→ Problem description: Collect every line of the data below that contains the word "items".

(Input begins)

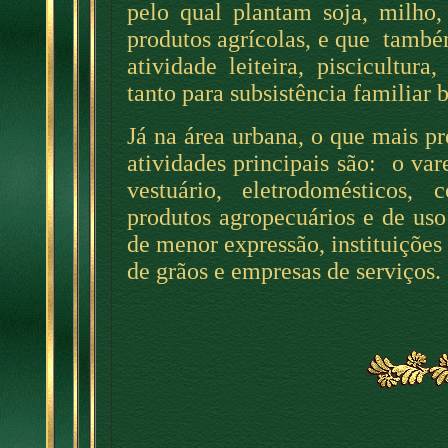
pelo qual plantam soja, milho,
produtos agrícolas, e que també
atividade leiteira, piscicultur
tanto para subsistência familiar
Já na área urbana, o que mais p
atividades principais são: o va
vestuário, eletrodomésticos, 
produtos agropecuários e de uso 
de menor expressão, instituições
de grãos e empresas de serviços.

(Input ends)
(Input begins)

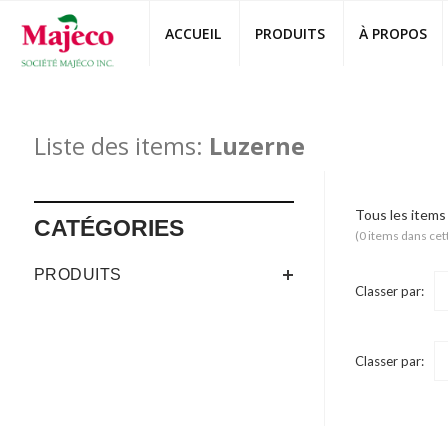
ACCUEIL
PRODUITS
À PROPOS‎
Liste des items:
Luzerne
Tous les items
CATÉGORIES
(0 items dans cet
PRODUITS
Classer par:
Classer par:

(Input ends)

→ Result for this task:
Liste des items:
Tous les items
(0 items dans cet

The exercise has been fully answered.